## Excerpted records
* * * * * * * * *

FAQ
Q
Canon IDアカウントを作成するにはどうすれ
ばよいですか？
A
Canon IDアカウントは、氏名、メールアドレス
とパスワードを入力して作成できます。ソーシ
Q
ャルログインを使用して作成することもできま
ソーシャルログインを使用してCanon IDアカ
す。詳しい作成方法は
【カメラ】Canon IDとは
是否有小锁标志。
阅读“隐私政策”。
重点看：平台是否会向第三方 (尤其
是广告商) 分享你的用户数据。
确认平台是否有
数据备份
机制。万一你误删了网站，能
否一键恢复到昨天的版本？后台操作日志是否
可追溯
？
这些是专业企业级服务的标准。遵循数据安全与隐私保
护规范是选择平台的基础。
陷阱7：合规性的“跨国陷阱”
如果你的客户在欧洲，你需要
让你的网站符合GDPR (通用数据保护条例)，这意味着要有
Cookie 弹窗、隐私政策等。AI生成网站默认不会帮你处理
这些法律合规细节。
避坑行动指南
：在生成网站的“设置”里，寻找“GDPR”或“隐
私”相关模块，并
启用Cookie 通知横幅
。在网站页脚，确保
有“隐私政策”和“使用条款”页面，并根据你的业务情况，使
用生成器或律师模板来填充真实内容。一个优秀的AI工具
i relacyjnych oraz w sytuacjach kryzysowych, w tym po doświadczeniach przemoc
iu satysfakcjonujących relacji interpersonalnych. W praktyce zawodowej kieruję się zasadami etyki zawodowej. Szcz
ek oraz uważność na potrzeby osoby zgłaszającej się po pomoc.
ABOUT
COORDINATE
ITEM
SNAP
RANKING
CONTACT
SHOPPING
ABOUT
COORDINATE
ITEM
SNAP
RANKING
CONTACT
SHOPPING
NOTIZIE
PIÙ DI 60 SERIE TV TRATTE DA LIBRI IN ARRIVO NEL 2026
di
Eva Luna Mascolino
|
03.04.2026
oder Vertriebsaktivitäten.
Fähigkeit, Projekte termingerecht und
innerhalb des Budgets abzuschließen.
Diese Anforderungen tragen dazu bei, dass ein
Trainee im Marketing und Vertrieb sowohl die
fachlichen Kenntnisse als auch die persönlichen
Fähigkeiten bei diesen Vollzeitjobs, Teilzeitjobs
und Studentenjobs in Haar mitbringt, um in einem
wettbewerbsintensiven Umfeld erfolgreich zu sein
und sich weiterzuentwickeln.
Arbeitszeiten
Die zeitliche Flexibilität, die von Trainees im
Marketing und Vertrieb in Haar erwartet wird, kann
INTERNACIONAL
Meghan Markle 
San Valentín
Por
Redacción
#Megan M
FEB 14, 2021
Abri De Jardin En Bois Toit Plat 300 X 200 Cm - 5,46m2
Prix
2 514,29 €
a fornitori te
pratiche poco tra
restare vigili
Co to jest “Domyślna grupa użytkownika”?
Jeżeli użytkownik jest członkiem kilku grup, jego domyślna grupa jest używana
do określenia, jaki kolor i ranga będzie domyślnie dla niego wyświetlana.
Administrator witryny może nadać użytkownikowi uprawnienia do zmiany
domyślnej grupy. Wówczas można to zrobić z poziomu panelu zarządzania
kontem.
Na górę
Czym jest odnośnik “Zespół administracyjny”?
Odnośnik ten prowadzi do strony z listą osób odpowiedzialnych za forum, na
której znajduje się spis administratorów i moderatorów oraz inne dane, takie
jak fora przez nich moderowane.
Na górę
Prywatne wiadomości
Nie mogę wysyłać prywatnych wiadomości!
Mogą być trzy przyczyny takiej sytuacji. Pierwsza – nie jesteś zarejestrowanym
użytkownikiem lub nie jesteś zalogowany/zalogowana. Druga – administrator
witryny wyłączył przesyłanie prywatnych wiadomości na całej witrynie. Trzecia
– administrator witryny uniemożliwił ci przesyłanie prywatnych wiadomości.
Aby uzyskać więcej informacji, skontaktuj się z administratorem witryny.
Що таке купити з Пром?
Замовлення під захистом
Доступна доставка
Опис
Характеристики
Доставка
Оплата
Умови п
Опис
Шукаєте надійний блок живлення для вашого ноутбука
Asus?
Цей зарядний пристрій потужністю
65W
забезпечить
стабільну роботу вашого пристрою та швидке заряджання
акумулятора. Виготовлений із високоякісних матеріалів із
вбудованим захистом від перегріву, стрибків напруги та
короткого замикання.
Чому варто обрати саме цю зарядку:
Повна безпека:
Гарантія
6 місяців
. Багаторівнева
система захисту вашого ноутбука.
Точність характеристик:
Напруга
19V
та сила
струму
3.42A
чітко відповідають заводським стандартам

* * * * * * * * *

## Problem details
Above are the records; from them, give again exactly the lines from the one containing "Trainee im Marketing und Vertrieb sowohl die" through the one containing "Arbeitszeiten", both included.

## Answer to this exercise
Trainee im Marketing und Vertrieb sowohl die
fachlichen Kenntnisse als auch die persönlichen
Fähigkeiten bei diesen Vollzeitjobs, Teilzeitjobs
und Studentenjobs in Haar mitbringt, um in einem
wettbewerbsintensiven Umfeld erfolgreich zu sein
und sich weiterzuentwickeln.
Arbeitszeiten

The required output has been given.